После получения сведений о победе в Чемульпо и Порт-Артуре во многих областях Японии, включая Токио, организовывались парады с фонариками[4]. Но департамент городской полиции Токио запретил эти парады, а через несколько дней подобный запрет был наложен  и министерством образования. 9 марта (25 февраля) *5 министерство внутренних дел выпустило инструкцию, запрещающую тратить средства на проводы солдат и чествование войск. Японские власти считали, что патриотические манифестации и парады с фонариками нежелательны и пытались ограничить их масштабы. Японское правительство, как и русское, ставило на первое место общественный порядок и запрещало несанкционированные проявления патриотизма.

Патриотически-настроенная пресса критиковала действия правительства и полиции в отношении участившихся шествий и манифестаций. В конце апреля 1904 года департамент токийской городской полиции вынужден был пересмотреть свою позицию в данном вопросе. Патриотические манифестации и парады с фонариками  формировали чувство национального единства.  Люди забывали на время о тяготах и невзгодах войны и, в то же время, ощущая себя единой нацией, переживающей тяжелые испытания, отождествляли себя с солдатами на фронте, демонстрируя готовность тыла сражаться до победы.

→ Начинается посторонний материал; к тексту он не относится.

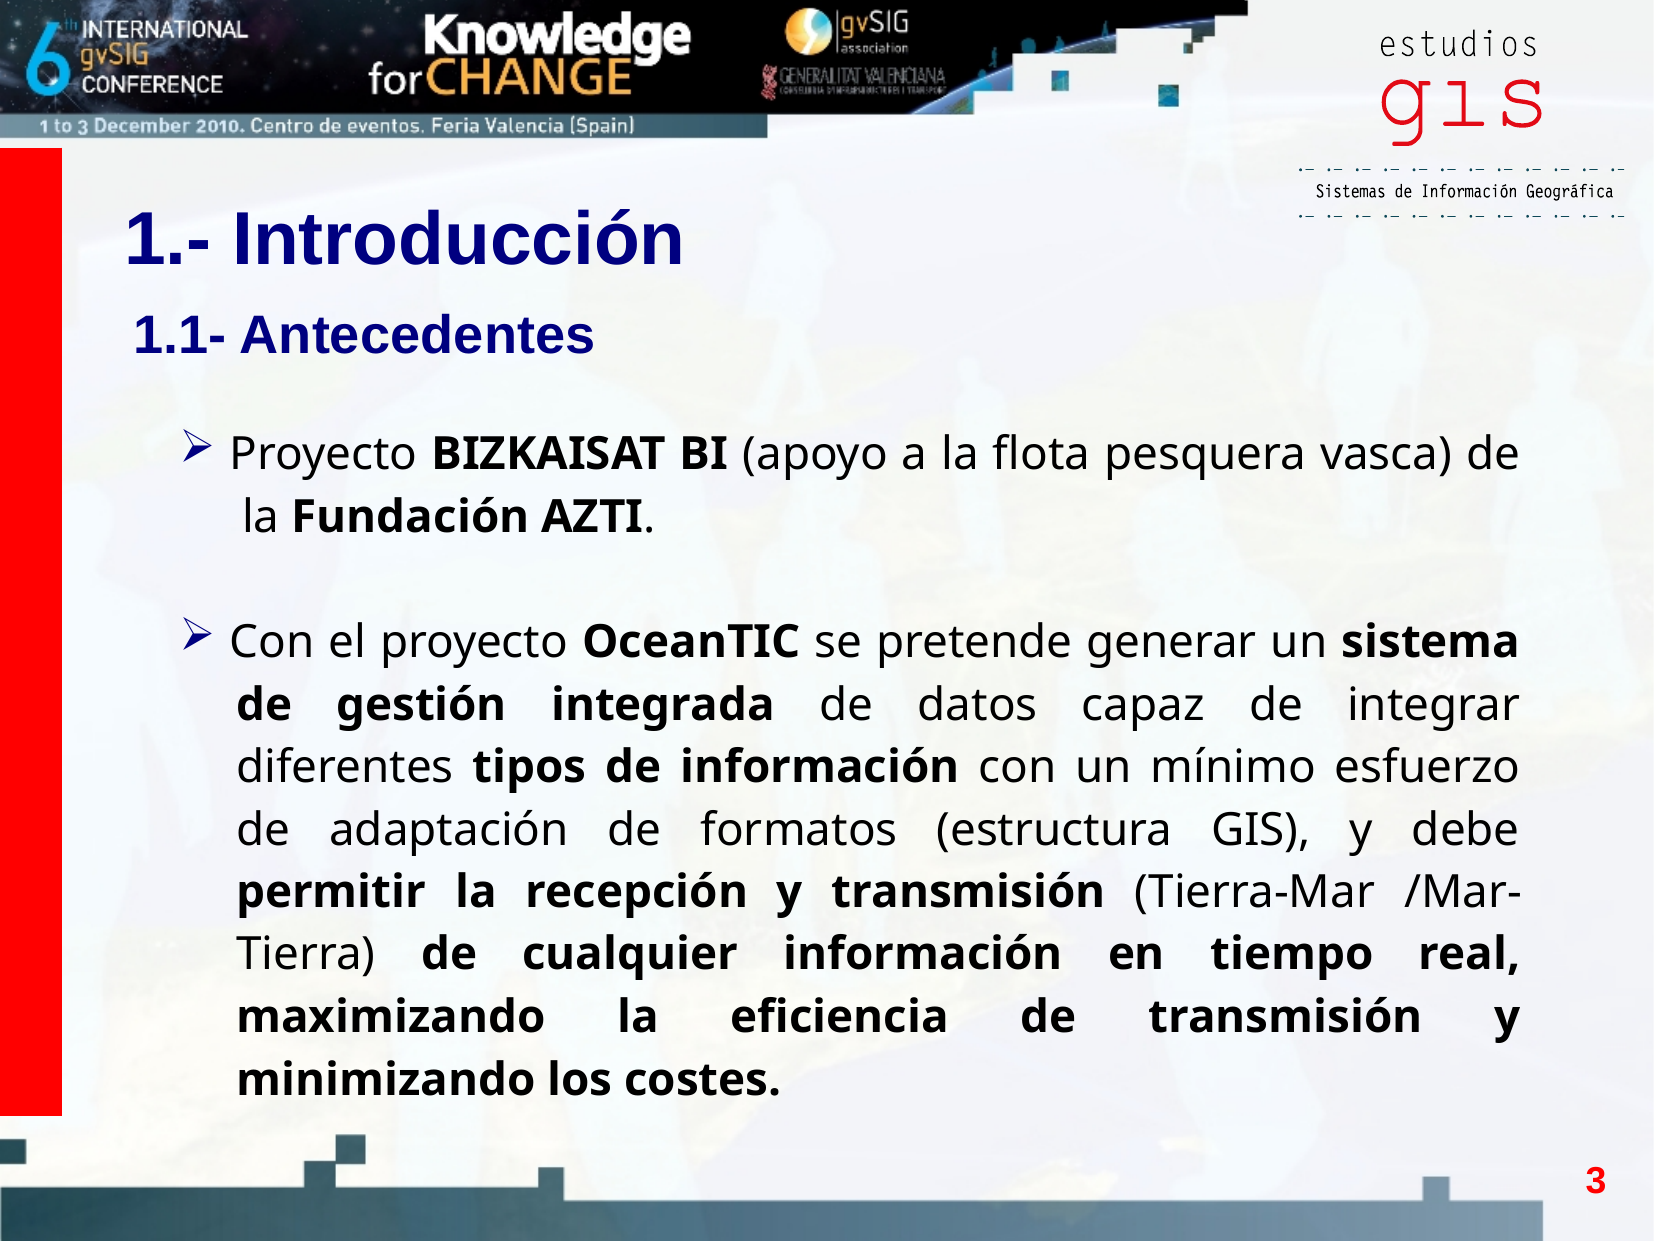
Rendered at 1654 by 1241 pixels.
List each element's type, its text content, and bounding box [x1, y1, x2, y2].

  Системы помощи семьям военнослужащих в России и Японии были различными. В России помощь семьям призванных солдат была предусмотрена в законе о воинской повинности от 25 июня 1877 года. В соответствии с законом, нуждающиеся получали поддержку от местных властей, а не от правительства. Если семьи призванных запасных нижних чинов не имели достаточных средств, они получали помощь от земств, городов и сельских обществ. Во время русско-японской войны местные администрации ряда регионов определили на эти цели суммы, исходя из опыта времен русско-турецкой войны.  Вскоре выяснилось, что выделяемых сумм явно недостаточно. Отсутствие денег и размытые критерии определения нуждающихся вызывали чувство неудовлетворенности в деревне, где семьи солдат должны были получать поддержку[5]. В отчете британского посла в Санкт-Петербурге от 18 августа (5 августа) 1904 года говорилось, что в деревне, несмотря на урожайные годы, уровень бедности возрос,  усилилось недовольство тяготами войны, как следствие остро ощущалась нехватка рабочей  силы[6].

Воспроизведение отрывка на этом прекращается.